▶ **FRAGMENTO DEL DOCUMENTO**
'''
Dos guerras demenciales, la de Ucrania y la de Gaza, ambas originadas por un cruce de sinsentidos, y ahora otra más digna del teatro del absurdo. Donald Trump declara la guerra comercial al planeta. En el siglo de la globalización vuelve el proteccionismo, pero también el vocabulario del pánico: de la recesión a la estanflación, estancamiento e inflación. El perfecto oxímoron de la locura ambiente. ¿Qué está sucediendo?
Lo ilustran un par de secuencias de 'Un perro andaluz', la película de Buñuel y Dalí que tradujo al celuloide la transgresión surrealista. En la primera, dos imágenes: una nube atraviesa la luna llena, la nube se transforma en un ojo humano y la nube en la navaja que lo rasga. En la segunda, una mano agujereada, se diría purulenta, de la que emerge un enjambre de hormigas. ¿Cuál estremece más? Las dos por igual. ¿Y por qué? Porque en ambas vemos algo más, lo que no queremos ver, lo pulsante y operante en una escala profunda.
Nuestra manera de escondernos de esta subrealidad amenazante –lo propio del surrealismo– no puede ser más futurista. Justo eso que se prioriza en nuestras escuelas, las asignaturas STEM -ciencia y tecnología-. ¿A quién le importan las humanidades, si no 'sirven' para nada?
'''
▶ **DATOS EXTRAÍDOS**
'''
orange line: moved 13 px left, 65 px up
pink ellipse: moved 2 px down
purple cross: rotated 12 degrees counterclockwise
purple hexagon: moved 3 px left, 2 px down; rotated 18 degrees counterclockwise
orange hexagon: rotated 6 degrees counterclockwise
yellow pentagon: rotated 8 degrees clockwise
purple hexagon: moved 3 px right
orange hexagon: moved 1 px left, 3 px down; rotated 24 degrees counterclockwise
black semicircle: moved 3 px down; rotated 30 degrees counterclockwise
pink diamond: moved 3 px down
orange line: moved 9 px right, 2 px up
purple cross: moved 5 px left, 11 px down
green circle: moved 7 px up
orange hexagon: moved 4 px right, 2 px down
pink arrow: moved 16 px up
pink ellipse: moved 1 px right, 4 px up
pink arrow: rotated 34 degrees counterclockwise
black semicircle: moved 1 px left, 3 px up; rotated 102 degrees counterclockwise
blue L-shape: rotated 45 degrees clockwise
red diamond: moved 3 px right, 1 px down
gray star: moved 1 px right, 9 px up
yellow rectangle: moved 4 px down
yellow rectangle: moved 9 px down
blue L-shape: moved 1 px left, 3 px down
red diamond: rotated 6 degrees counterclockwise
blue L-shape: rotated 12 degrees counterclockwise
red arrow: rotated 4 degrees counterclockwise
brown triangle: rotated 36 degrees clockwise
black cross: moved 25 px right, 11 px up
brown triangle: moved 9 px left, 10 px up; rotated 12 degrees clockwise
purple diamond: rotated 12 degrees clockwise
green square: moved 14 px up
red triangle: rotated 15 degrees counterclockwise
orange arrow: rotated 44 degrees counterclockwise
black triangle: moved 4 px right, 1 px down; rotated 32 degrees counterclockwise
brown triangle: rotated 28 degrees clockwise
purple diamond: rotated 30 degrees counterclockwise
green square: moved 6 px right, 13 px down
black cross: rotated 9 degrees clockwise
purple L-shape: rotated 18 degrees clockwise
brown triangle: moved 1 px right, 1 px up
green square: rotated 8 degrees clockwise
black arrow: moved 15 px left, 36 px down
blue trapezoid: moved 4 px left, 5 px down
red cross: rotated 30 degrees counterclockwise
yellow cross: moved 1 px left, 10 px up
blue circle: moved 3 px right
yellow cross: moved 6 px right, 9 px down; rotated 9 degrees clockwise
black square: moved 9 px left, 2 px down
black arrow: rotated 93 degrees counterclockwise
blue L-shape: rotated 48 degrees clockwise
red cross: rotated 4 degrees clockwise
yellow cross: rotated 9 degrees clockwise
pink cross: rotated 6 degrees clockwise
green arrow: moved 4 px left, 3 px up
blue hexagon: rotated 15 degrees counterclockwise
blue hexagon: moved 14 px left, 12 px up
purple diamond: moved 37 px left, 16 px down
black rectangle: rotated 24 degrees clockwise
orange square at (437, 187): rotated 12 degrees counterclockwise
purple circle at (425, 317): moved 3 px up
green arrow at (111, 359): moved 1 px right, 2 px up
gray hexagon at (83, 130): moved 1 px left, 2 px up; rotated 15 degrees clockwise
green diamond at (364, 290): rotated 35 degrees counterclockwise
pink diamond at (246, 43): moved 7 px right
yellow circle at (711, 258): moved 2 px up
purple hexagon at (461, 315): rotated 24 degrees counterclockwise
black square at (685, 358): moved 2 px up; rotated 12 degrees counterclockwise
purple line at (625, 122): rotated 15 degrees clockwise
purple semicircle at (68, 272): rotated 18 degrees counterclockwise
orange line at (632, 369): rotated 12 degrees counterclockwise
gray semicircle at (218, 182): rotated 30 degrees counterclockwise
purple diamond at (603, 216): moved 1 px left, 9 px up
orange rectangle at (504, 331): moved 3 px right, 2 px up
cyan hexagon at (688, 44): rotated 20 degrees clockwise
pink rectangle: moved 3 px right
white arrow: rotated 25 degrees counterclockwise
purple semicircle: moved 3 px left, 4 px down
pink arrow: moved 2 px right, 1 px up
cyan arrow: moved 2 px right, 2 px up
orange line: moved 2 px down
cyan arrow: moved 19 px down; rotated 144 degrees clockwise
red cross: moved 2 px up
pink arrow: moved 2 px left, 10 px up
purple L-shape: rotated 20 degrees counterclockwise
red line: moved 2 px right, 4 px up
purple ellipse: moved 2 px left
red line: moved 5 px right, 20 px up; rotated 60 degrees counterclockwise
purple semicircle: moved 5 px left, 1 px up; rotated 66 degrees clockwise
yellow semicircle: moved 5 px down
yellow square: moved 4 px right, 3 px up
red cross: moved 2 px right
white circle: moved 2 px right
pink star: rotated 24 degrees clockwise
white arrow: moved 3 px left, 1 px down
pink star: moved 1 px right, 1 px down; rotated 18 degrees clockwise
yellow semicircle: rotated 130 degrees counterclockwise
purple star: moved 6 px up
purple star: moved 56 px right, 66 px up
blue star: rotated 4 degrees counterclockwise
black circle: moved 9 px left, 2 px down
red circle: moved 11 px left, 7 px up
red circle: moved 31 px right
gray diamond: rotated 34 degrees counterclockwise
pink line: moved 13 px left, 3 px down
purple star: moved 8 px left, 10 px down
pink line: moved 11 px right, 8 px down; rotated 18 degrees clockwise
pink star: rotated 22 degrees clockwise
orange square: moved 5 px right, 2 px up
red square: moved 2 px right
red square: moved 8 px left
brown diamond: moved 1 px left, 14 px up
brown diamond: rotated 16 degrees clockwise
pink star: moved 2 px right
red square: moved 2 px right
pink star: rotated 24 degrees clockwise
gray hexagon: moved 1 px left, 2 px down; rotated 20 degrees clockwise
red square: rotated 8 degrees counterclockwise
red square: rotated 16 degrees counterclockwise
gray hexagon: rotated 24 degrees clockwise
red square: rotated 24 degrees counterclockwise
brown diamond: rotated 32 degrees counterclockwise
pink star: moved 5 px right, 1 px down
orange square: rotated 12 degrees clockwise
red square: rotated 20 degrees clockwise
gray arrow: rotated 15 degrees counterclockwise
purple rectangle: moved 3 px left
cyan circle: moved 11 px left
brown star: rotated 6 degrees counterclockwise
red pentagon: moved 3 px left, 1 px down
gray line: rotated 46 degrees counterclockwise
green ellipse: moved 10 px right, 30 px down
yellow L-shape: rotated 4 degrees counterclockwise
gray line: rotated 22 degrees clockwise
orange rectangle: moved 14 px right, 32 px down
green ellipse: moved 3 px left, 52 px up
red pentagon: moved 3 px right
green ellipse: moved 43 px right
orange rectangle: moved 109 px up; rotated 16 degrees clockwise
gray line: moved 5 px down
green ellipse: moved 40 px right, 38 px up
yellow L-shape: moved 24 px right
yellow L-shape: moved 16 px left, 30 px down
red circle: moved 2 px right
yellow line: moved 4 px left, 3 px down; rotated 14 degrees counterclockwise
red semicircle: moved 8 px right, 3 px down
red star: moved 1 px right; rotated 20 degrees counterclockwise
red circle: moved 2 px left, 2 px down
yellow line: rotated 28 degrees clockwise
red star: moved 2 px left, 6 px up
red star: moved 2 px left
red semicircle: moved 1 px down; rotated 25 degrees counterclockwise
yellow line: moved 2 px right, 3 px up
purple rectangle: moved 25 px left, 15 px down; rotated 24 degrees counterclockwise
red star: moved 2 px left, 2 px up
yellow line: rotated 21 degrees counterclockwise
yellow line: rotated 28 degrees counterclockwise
'''
▶ **USANDO LA INFORMACIÓN**
1) Reproduce el fragmento sobre la guerra comercial empezando por "Dos guerras demenciales, la" y siguiendo hasta "ambiente. ¿Qué está sucediendo?".
2) Continúa, por favor, el fragmento sobre la guerra comercial a partir de donde termina.
Las entradas no guardan relación con el fragmento sobre la guerra comercial.

▶ **TUS RESPUESTAS**
1)
Dos guerras demenciales, la de Ucrania y la de Gaza, ambas originadas por un cruce de sinsentidos, y ahora otra más digna del teatro del absurdo. Donald Trump declara la guerra comercial al planeta. En el siglo de la globalización vuelve el proteccionismo, pero también el vocabulario del pánico: de la recesión a la estanflación, estancamiento e inflación. El perfecto oxímoron de la locura ambiente. ¿Qué está sucediendo?

2)
Tenemos, entonces, un grave problema de visión. Visión propia cero, nula visión interior –es peligroso asomarse–. ¿Visión de futuro? Imposible con los ojos cerrados. Un mundo de ciegos simultáneamente aterrados y eufóricos. Hiperacelerados sería la palabra. Y la consigna: el que piensa, el que se detiene, pierde.
En su último libro, 'El plan maestro', Javier Sierra comenta la fascinación de Dalí por un tríptico de El Bosco, 'El jardín de las Delicias'. Veía en el estanque central el ojo de Dios. «Por eso muchos visitantes se sienten observados mientras lo contemplan». Sin ser conscientes, detectan otra mirada. Precisamente la que más nos urge recuperar. El mundo es un espejo, lo que vemos alrededor es nuestro rostro.